Shopping is what you would expect of a city this size. There is a modern mall with all the usual collection of shops. We have 2 super Walmarts and a Sam's Wholesale Club, along with other notable chains, such as Lowe's and Home Depot.

Dining out is a pleasure, with perhaps more locally owned eateries than in other Texas cities of comparable size. We probably don't have the number of chains other towns our size have, but that's not a problem; regardless, we have enough.

Entertainment is plentiful here, at least for old folks like Donna and me. You've read about our outings to see the local professional baseball team -- the San Angelo Colts -- as well as our nights out visiting the community theater and the Angelo State University (ASU) Theater. We've also visited the planetarium at ASU as well as local museums and places of interest. And we haven't done everything there is to do.

I guess most of all, I'll miss the people. We've lived in West Texas off and on since the late 1970s, and I've always argued that the people in West Texas are the friendliest in the state. An extension of that is that I believe service in the business place is better here than where I previously lived. Yes, I'll miss West Texas friendly.

On the negative side, we do suffer from dry weather year round, but especially in the summer. People still have a grass mentality here, so they want to have green lawns and lush landscapes. That just is no longer possible, I'm afraid. At one time it was possible, but with the growing population, there just isn't as much water per capita as there once was. There are also more businesses today that use heavy volumes of water than there once were -- and not just in San Angelo. There are golf courses that want daily watering, oil companies using water for fracking, car washes, and many other businesses that require large volumes of water. So, anyone wanting to live in Angelo needs to consider low-water landscapes.

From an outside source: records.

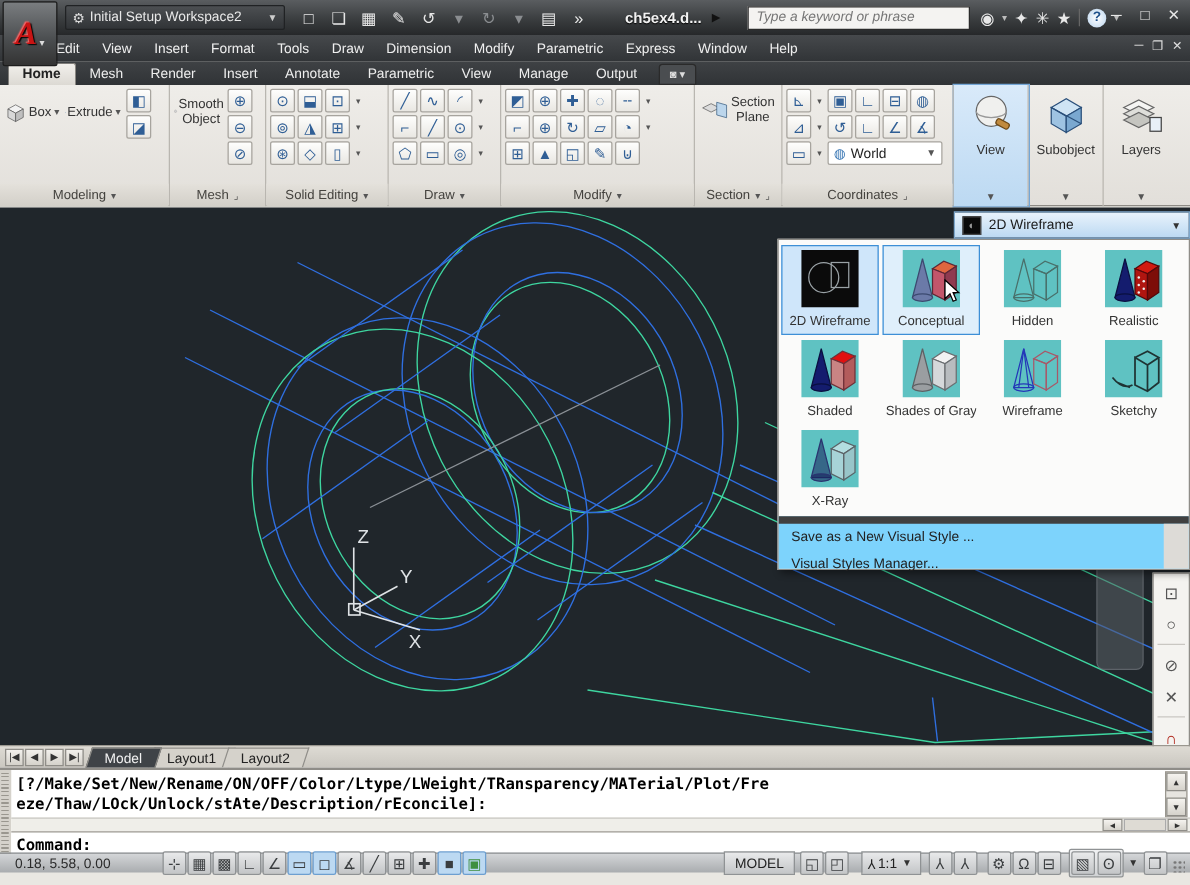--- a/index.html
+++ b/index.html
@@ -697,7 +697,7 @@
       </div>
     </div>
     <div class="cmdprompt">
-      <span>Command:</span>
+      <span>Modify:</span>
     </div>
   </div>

It does get hot in Angelo, with the thermometer hovering around 100 degrees throughout most of the summer. But because of the low humidity, it really is more pleasant outside here than in the humid eastern portions of the state. But the sun does bear down relentlessly day after day, draining life from plants and drying up water sources. I miss the long, all-day rains the eastern half of the state enjoys. And when it does rain here, it tends to be a bit more violent, with high winds and pounding rain for a short time.

I'll miss this town; it's a good one, and it has much to offer, especially to retirees. We just may find ourselves back here one day when we get tired of wandering about. We could certainly do worse.